Habeeb

Posted on Jun 26

Save Costs with Automation: Using Lambda to Manage EC2 Uptime

#devops #lambda #ec2 #productivity

Hear me out: It’s Monday morning, and you’re sipping your coffee as you would normally while also checking your AWS billing dashboard. Your heart sinks as you see that last month’s bill is way more than expected. The culprit? A couple of m5.xlarge instances running 24/7 for the past month, quietly burning through your budget while sitting completely idle outside business hours.

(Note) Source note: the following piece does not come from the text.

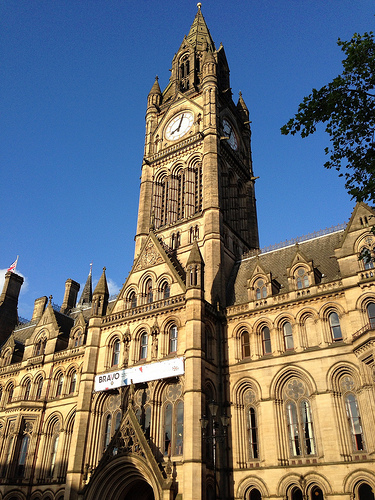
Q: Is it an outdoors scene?
A: Yes, it is outdoors.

If this sounds familiar, you’re not alone. In my team, we’ve all been there. Our data processing workloads only run during business hours, yet our EC2 instances were living their best life 24/7, accumulating costs like a taxi meter stuck in traffic. Even with the best intentions and sticky notes reminding us to “TURN OFF THE INSTANCES!”, human error inevitably crept in.

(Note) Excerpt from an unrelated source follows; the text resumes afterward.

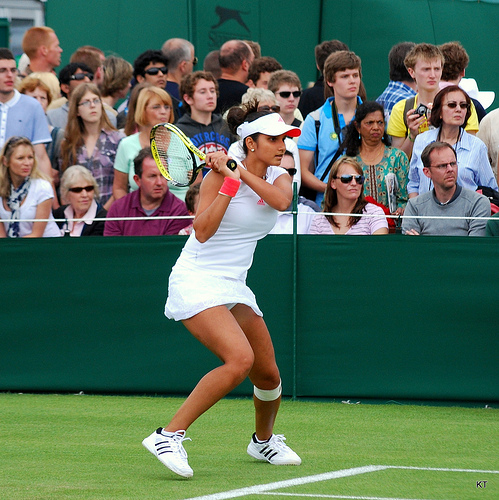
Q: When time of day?
A: Daytime.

The Simple Solution That Saved Us Up to 70% on EC2 Costs

After one too many awkward meetings explaining why our AWS costs were through the roof, I decided enough was enough. The solution? A simple yet effective automation using AWS Lambda and Terraform that automatically stops our EC2 instances based on a schedule. No more forgotten instances, no more weekend charges for idle resources, and definitely no more awkward budget meetings.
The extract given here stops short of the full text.